Instructions
(a) Please reproduce the deductibility notice word for word, from "SECTION 2. Amendment." to "RR No. 12-2013.".
(b) According to the deductibility notice, which sections of the Code govern payment of the withheld income tax to the Bureau?

Passage to read
Monday, September 28, 2015

Requirements for Deductibility of Certain Income Payments

The CIR has issued Revenue Regulations No. 12-2013 amending Section 2.58.5 of Revenue Regulations No. 2-98, as amended, relative to the Requirements for Deductibility of Certain Income Payments:

SECTION 2. Amendment. - Section 2.58.5 of RR 2.98, as amended, is hereby further amended to read as follows:

"Sec. 2.58.5. Requirements for Deductibility. - Any income payment which is otherwise deductible under the Code shall be allowed as a deduction from the payor's gross income only if it is shown that the income tax required to be withheld has been paid to the Bureau in accordance with Secs. 57 and 58 of the Code.

No deduction will also be allowed notwithstanding payments of withholding tax at the time of the audit investigation or reinvestigation/reconsideration in cases where no withholding of tax was made in accordance with Secs. 57 and 58 of the Code."

Please refer http://www.bir.gov.ph/images/bir_files/old_files/pdf/73009RR%2012-2013.pdf of the full text of RR No. 12-2013.

Data records

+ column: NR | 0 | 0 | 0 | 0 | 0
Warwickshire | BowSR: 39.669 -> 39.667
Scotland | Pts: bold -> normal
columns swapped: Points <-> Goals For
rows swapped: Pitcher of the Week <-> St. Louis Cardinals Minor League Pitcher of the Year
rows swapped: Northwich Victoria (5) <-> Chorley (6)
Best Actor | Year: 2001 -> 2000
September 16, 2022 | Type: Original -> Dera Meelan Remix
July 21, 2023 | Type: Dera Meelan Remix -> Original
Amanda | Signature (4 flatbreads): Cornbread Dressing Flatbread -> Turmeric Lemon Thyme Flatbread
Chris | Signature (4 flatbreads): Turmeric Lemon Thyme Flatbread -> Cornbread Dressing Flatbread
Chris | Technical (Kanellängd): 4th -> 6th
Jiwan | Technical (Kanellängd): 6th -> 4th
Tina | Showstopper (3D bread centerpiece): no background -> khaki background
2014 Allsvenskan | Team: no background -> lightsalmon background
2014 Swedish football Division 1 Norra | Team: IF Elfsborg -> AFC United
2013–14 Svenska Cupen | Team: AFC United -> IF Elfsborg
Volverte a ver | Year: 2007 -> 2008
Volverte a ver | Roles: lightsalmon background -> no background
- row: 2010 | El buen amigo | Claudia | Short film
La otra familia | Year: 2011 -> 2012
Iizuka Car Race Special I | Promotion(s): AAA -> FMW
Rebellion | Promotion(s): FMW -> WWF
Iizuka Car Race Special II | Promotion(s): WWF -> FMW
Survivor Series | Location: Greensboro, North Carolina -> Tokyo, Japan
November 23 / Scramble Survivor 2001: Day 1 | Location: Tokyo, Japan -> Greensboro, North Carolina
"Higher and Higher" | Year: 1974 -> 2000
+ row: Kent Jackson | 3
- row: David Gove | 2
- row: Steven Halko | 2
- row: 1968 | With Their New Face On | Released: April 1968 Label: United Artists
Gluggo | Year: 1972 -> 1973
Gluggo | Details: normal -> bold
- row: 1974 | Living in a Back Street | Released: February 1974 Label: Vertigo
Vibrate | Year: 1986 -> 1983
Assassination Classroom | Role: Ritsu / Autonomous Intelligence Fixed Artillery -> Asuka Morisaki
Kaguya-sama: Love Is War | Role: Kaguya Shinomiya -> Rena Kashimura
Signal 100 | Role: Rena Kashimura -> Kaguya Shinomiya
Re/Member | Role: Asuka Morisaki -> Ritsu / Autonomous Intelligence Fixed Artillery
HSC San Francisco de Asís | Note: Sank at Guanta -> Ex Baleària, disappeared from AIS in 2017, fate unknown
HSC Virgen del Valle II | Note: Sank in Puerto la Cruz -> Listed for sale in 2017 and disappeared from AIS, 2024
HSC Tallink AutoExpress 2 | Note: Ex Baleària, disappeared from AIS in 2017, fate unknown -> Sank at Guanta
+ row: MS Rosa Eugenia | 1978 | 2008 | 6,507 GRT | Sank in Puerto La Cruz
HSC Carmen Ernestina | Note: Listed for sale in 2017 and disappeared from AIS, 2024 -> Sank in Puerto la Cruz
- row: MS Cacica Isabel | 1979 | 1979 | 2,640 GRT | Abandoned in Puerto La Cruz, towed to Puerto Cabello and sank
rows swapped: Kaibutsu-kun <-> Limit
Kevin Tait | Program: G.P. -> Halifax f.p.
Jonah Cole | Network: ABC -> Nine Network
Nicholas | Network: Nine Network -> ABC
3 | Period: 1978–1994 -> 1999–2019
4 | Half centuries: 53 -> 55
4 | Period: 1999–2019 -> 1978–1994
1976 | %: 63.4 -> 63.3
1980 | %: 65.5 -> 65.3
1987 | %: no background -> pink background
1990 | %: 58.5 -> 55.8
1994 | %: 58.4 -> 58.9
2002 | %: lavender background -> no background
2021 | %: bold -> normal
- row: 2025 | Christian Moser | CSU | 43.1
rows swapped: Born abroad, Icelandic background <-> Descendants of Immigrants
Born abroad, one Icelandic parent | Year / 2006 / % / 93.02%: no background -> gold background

Per-task outputs
(a)
SECTION 2. Amendment. - Section 2.58.5 of RR 2.98, as amended, is hereby further amended to read as follows:

"Sec. 2.58.5. Requirements for Deductibility. - Any income payment which is otherwise deductible under the Code shall be allowed as a deduction from the payor's gross income only if it is shown that the income tax required to be withheld has been paid to the Bureau in accordance with Secs. 57 and 58 of the Code.

No deduction will also be allowed notwithstanding payments of withholding tax at the time of the audit investigation or reinvestigation/reconsideration in cases where no withholding of tax was made in accordance with Secs. 57 and 58 of the Code."

Please refer http://www.bir.gov.ph/images/bir_files/old_files/pdf/73009RR%2012-2013.pdf of the full text of RR No. 12-2013.

(b) Sections 57 and 58 of the Code.